"Neden şimdi" sorusuna yanıt bulunamıyor

Şike soruşturması devam ederken, “neden şimdi” sorusuna net bir yanıt verilemiyor. Ancak soruşturmanın neden şimdi yapıldığına cevap olabilecek gerçekler de es geçiliyor.

Pazar gününden itibaren şike, teşvik primi ve organize suç başlıklarında yürütülen soruşturma gündemi kilitlemiş durumda. Kamuoyu, gizli yürütülen, ancak birçok belgenin yayınlandığı soruşturmaya dair bilgi bombardımanına tutuluyor. Türkiye futbol kamuoyunun önemli isimleri Aziz Yıldırım, Bülent Uygun'un gözaltına alınmasının şoku yaşanıyor... Sporda şike, teşvik pirimi ve mafya örgütlenmelerinin varlığından kimse şüphe etmiyor, ancak tüm çevreler neden soruşturmanın 3 Temmuz günü başlatıldığına cevap arıyor. Hala verilmiş bir cevap yok. Öte yandan, bu sorulara cevap aranırken spor endüstrisinin, Türkiye’de son yıllarda yaşanan siyasi ve toplumsal dönüşümlerle ilişkisine odaklanılmıyor.

Bahis yeni dönemde oyunun nasıl oynanacağını belirleyecek
Spor Toto daha önce yasak olan bahis oyunlarının büyüyen pazarına el atarak yılda 8 milyar dolarla dünyada resmi bahis piyasalarında üçüncü duruma gelmesi daha önce soL’da değerlendirildi. 2008 yılında ise Futbol ve Diğer Spor Müsabakalarında “Bahis ve Şans Oyunları Düzenlenmesi Hakkında Kanun”da değişiklik yapıldı ve “Spor Müsabakalarına Dayalı Sabit İhtimalli ve Müşterek Bahis Oyunlarının Özel Hukuk Tüzel Kişilerine Yaptırılması Hakkında Kanun” kabul edilerek bahis pazarı yeniden düzenlendi. Buna göre yurtdışında yer alan ve Türkiye’den erişimi sağlanan yabancı bahis şirketlerinde bahis oynayanlara hapis ve para cezası uygulanıyor.

:::

> [Yapılacak iş]
Şike soruşturması metnine göre şu soruları kısaca yanıtlayın:
1. Soruşturma hangi gün başlatıldı?
2. Gözaltına alınan hangi iki isim anılıyor?
3. Türkiye'den erişilen yurtdışındaki yabancı bahis şirketlerinde bahis oynayanlara hangi cezalar uygulanıyor?
Liste başka bir kaynaktan alınmıştır.

> [Sağlanan liste]
:::

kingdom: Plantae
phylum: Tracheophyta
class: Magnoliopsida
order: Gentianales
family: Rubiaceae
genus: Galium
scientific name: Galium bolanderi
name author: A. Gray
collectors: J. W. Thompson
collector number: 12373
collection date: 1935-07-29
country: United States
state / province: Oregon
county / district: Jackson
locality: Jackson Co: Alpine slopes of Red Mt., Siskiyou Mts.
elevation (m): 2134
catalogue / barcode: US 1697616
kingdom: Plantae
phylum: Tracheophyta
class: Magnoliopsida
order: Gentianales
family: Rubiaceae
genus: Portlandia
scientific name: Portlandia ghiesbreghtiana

:::

> [İşin sonucu]
1. 3 Temmuz günü.
2. Aziz Yıldırım ve Bülent Uygun.
3. Hapis ve para cezası.